### [TASK DETAILS]
From the records below, state how many lines hold the string "material", without any other text.

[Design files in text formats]
· · · ·

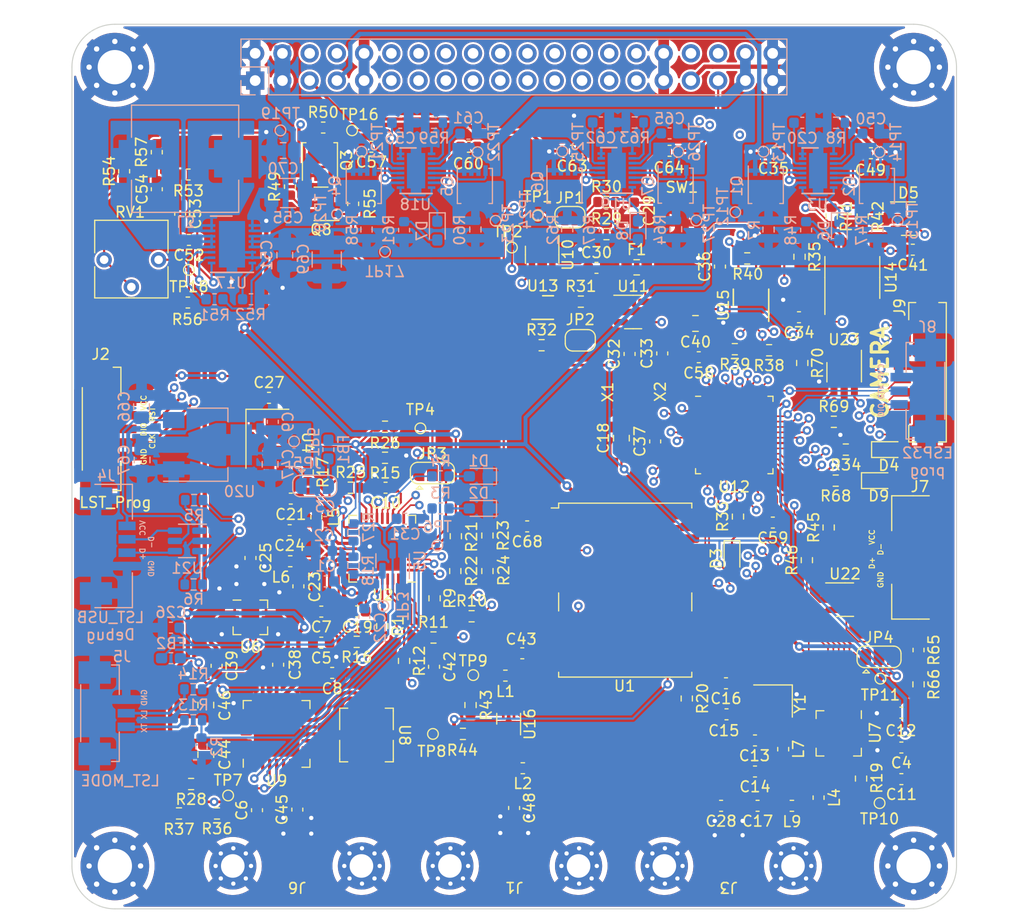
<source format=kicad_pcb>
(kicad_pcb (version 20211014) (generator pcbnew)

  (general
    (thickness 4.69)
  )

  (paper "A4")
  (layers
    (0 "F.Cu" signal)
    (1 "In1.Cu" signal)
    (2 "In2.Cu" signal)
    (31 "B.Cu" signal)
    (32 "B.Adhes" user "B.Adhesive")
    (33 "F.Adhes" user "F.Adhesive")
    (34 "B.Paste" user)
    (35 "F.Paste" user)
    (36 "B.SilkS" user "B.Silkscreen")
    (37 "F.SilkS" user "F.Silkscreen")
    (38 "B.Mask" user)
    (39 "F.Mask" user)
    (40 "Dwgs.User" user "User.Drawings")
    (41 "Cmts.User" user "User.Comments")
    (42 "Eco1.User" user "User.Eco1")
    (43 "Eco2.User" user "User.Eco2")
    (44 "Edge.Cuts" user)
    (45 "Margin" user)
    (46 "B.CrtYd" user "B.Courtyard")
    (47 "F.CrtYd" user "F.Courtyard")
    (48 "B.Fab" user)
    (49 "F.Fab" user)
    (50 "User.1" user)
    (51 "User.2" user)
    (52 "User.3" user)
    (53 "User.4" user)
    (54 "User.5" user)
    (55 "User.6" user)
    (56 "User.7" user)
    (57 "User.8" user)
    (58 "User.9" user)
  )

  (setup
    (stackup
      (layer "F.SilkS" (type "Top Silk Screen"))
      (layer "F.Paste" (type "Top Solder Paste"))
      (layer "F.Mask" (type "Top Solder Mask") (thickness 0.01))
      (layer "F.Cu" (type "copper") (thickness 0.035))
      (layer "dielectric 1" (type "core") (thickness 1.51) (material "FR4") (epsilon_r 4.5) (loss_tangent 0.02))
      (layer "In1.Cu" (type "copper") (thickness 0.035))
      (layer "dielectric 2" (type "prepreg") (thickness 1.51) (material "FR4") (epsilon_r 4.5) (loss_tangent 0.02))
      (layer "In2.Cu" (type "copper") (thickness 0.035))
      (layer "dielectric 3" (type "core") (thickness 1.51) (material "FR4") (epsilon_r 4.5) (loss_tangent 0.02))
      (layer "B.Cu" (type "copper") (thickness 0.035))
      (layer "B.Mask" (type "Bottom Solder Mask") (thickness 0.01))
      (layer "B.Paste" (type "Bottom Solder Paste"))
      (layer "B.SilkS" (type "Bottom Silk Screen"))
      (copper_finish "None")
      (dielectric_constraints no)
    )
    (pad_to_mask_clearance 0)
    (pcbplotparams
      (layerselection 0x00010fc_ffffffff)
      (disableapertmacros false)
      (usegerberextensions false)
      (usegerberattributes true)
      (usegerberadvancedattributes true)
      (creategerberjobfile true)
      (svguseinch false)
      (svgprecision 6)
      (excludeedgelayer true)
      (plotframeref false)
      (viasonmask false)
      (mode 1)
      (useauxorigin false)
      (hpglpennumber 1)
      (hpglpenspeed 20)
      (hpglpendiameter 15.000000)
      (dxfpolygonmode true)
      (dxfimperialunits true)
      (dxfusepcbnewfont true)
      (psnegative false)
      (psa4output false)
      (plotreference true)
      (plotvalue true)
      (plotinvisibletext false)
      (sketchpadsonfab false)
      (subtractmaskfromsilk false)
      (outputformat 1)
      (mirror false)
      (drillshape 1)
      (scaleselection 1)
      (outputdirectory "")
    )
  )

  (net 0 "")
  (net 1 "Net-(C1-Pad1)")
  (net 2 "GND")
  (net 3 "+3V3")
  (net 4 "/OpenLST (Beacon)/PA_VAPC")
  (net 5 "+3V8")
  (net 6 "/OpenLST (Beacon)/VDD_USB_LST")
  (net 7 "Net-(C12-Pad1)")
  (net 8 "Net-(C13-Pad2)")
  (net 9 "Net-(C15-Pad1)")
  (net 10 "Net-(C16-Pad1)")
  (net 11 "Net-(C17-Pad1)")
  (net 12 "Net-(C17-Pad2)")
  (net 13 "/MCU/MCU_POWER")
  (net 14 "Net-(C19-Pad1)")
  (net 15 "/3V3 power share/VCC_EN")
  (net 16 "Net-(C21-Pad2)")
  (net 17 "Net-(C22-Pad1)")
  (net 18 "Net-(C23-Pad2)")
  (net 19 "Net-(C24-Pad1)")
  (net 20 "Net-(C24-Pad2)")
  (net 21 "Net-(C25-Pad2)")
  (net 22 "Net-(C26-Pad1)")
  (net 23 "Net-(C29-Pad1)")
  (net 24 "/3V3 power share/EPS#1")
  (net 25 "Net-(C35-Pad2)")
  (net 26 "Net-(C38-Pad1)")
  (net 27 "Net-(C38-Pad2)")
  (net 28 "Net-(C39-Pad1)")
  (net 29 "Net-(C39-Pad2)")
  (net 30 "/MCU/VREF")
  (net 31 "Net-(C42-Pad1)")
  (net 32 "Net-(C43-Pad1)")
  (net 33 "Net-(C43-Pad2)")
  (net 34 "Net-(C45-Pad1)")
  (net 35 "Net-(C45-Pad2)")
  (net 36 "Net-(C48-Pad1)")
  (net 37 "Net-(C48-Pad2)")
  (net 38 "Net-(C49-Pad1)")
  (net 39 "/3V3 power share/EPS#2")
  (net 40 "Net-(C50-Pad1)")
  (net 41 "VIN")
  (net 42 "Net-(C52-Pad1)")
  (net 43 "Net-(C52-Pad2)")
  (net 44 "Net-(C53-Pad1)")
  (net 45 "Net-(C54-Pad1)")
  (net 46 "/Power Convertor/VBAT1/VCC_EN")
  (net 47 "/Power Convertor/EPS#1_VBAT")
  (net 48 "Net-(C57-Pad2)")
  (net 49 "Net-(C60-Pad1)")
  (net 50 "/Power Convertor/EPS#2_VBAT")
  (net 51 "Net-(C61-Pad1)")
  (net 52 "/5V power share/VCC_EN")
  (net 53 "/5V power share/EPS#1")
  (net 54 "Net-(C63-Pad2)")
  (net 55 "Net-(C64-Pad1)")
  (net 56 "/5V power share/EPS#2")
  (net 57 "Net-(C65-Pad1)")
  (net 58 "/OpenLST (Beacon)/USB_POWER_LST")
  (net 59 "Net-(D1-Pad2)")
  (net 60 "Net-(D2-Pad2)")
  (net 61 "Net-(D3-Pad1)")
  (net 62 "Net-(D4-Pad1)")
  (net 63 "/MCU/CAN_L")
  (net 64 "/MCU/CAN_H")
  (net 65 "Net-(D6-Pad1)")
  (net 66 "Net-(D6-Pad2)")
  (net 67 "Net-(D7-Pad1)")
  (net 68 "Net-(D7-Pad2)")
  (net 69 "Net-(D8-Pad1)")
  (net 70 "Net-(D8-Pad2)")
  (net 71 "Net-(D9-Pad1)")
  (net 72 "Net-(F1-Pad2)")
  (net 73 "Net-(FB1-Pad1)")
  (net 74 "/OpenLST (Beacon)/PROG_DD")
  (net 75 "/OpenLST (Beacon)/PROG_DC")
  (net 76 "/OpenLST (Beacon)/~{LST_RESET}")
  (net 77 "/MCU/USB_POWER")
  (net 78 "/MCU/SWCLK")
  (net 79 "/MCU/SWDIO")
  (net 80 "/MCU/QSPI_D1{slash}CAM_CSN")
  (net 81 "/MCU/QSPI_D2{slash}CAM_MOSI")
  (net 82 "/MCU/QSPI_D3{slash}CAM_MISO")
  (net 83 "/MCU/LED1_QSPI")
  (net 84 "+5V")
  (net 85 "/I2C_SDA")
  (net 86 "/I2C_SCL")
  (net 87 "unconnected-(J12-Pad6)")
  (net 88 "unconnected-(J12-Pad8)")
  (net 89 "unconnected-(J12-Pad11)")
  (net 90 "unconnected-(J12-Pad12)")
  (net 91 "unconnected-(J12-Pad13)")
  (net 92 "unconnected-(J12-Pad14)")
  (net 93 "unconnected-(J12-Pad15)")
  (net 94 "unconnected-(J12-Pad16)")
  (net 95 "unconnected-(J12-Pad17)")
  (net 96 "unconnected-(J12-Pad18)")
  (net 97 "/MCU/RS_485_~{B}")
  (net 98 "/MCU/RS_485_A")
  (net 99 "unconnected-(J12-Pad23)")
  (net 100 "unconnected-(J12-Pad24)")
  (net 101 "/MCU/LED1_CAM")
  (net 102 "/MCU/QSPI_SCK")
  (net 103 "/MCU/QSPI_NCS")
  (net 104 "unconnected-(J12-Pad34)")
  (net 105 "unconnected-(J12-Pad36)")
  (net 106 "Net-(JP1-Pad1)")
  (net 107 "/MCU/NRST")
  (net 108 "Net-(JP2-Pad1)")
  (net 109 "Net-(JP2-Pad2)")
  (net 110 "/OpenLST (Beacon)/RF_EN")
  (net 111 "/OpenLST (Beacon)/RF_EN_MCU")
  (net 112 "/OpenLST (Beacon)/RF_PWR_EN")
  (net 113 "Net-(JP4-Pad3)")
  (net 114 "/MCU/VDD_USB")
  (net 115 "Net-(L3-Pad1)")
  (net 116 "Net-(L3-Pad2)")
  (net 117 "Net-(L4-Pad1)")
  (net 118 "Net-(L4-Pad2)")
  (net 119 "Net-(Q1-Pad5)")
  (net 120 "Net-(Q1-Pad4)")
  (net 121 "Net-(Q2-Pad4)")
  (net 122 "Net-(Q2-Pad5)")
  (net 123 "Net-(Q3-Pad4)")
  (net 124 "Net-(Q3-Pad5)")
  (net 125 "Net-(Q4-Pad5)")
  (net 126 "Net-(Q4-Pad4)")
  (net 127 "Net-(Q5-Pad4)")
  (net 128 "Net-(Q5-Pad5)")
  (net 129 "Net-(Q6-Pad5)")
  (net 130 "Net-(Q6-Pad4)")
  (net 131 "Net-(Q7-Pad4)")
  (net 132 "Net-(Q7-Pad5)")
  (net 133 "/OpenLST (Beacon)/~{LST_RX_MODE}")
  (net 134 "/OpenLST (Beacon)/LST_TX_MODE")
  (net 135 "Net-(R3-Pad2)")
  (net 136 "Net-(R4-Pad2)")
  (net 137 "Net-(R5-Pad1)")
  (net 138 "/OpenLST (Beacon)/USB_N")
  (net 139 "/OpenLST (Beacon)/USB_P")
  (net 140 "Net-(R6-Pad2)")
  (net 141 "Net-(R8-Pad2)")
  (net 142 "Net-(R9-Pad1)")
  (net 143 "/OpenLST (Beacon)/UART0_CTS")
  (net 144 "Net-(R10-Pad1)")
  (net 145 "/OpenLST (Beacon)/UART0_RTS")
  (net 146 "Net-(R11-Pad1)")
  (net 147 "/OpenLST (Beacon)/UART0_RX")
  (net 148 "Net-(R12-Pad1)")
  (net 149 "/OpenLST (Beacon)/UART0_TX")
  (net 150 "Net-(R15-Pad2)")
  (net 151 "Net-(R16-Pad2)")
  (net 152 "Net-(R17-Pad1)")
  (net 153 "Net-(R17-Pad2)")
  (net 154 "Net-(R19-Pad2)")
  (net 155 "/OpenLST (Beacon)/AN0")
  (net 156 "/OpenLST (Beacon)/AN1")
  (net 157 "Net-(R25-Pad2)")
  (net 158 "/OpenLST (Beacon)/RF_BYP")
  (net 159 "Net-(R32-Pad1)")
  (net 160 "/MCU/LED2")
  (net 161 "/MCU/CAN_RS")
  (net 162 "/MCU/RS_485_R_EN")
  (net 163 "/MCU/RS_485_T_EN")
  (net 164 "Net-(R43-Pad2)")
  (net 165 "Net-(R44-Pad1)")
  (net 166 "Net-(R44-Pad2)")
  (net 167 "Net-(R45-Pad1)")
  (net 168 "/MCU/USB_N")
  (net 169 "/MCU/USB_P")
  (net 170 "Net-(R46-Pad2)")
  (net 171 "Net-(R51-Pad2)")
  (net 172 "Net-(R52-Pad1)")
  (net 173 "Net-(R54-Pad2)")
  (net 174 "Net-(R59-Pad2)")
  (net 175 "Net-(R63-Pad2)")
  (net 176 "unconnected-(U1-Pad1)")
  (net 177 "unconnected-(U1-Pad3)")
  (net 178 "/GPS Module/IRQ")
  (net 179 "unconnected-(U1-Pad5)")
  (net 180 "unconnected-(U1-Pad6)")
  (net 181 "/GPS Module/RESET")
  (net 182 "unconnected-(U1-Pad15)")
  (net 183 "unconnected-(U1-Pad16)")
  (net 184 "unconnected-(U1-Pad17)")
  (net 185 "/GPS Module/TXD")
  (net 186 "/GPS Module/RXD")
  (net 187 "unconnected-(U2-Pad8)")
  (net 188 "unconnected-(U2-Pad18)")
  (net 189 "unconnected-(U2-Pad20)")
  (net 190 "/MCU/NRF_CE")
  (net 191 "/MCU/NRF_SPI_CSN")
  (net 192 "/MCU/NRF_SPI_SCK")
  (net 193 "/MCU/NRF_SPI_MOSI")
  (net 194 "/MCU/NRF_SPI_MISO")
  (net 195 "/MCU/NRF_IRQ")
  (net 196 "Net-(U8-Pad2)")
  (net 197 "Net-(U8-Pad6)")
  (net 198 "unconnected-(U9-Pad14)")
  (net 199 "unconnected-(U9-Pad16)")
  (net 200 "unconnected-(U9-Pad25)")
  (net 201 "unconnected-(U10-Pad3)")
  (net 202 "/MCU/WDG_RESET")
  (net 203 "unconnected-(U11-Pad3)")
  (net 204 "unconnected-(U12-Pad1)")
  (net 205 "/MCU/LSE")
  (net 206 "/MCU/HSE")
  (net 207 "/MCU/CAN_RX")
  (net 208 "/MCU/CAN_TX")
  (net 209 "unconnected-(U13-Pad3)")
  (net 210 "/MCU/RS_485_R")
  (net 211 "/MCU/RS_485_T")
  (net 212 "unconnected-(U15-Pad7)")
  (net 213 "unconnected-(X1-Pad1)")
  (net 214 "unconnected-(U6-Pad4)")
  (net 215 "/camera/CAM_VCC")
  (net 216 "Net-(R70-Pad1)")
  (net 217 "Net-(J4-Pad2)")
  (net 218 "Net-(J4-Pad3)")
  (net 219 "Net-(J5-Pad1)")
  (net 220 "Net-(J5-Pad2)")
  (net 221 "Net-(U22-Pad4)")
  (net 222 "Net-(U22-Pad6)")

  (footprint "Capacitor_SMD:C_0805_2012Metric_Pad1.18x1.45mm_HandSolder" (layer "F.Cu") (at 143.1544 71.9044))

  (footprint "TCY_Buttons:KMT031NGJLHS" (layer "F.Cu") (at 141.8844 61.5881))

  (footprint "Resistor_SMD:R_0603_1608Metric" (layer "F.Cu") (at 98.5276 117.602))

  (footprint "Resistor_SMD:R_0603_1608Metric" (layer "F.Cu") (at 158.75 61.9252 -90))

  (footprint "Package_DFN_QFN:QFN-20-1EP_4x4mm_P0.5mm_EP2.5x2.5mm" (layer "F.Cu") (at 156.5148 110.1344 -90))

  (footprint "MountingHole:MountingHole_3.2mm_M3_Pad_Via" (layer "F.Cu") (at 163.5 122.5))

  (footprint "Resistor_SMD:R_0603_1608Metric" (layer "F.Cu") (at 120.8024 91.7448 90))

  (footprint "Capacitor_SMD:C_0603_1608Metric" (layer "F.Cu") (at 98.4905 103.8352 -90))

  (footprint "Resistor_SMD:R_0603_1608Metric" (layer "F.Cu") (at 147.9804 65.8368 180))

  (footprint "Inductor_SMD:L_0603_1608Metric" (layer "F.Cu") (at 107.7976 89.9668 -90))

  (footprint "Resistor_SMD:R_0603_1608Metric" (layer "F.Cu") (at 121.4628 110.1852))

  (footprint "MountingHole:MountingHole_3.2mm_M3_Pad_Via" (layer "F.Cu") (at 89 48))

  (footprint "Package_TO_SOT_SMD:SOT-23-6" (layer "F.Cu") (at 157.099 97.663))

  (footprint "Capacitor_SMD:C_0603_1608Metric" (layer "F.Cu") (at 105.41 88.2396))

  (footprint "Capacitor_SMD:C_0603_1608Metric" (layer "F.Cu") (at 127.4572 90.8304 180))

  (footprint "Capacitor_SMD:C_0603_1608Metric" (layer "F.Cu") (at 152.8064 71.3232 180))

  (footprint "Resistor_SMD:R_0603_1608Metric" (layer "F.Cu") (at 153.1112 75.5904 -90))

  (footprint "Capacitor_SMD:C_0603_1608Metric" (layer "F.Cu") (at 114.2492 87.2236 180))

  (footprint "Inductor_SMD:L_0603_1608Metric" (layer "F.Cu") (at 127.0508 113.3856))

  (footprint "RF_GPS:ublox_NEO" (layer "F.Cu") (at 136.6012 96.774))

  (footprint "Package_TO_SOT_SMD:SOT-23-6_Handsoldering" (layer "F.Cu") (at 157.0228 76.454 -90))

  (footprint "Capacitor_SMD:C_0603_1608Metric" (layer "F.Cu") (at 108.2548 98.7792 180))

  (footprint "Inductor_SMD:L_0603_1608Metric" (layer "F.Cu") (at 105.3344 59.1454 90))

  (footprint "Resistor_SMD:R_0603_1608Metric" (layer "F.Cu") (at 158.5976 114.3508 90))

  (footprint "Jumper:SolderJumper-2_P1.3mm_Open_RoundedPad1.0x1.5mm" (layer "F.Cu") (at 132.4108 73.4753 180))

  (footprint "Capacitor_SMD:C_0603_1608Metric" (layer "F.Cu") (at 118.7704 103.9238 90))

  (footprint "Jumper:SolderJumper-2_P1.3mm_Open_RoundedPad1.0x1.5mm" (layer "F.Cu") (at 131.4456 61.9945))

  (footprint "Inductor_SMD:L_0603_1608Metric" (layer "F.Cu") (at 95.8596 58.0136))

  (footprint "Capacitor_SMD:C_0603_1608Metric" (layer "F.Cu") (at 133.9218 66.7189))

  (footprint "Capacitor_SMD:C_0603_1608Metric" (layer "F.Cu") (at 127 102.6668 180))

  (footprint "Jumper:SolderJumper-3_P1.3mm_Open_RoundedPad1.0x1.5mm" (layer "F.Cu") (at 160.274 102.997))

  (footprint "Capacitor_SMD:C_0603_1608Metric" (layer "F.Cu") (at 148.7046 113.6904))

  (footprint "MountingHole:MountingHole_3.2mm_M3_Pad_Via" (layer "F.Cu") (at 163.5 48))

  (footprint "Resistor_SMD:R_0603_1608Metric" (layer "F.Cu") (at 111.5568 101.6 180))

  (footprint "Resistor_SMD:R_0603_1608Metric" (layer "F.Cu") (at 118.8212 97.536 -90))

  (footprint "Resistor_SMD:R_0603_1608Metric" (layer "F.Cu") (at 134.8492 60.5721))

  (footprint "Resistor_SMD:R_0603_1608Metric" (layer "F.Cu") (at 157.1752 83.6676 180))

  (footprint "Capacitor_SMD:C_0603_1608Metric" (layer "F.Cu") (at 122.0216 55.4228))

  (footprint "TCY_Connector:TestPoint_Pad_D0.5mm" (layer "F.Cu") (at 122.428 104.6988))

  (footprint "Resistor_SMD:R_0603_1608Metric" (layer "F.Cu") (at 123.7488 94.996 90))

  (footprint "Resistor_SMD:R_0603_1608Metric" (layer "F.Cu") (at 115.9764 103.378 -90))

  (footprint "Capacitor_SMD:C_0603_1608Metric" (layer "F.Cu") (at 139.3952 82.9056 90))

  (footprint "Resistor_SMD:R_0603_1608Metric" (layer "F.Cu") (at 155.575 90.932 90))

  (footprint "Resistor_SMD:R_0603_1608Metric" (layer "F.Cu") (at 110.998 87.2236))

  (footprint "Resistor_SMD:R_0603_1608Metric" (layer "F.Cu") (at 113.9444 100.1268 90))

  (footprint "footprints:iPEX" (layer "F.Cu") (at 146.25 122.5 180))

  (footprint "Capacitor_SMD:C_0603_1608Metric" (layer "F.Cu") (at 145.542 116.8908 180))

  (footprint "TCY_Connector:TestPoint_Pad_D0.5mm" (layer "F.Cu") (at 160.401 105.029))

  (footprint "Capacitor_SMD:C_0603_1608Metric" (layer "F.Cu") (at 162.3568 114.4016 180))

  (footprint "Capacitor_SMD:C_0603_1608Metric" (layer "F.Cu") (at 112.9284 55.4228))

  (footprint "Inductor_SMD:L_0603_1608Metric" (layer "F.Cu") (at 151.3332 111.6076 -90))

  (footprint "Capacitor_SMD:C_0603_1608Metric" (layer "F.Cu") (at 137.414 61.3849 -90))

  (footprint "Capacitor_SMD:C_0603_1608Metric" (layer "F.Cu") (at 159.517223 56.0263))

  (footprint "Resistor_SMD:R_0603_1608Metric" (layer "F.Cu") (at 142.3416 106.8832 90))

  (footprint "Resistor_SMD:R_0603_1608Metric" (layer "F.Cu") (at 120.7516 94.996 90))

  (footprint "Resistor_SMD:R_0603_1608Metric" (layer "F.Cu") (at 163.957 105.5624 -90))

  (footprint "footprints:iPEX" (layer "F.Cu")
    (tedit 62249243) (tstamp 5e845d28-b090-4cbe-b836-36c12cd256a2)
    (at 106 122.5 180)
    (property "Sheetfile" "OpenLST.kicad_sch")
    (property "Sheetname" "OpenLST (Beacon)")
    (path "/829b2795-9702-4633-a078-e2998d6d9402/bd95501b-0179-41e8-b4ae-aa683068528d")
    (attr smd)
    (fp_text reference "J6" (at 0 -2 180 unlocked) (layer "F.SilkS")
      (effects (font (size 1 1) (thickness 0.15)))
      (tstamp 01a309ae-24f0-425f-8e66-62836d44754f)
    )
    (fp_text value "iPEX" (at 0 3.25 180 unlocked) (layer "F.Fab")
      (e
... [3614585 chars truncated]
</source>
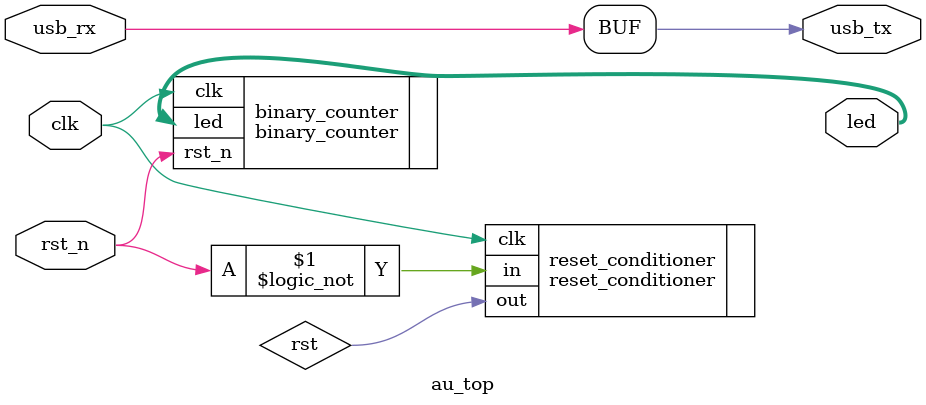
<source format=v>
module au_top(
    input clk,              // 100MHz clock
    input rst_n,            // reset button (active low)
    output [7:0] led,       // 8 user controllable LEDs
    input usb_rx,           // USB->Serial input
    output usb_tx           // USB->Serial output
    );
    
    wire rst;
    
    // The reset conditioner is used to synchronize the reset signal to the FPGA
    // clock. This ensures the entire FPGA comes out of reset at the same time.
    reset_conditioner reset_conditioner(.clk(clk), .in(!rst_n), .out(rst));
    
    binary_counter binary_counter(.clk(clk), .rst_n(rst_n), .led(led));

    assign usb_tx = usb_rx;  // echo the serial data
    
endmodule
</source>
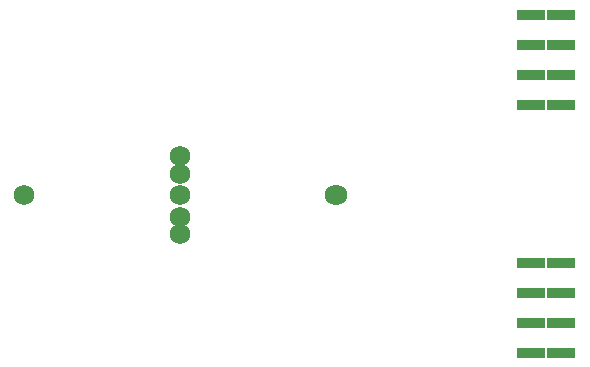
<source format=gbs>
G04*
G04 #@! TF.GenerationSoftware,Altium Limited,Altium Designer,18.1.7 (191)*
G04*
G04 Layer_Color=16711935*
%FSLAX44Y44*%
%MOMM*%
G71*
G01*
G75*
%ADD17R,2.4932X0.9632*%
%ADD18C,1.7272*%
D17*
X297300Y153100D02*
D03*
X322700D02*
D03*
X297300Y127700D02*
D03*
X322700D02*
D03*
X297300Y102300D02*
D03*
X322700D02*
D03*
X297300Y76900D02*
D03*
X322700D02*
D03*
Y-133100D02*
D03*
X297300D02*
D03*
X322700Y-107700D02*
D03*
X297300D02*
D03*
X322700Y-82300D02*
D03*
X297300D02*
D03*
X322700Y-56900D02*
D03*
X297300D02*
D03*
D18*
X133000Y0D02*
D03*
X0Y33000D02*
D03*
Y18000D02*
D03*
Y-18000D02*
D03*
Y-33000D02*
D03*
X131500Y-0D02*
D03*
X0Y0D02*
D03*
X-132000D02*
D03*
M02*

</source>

· · · ·

### [RESULT BELOW]
3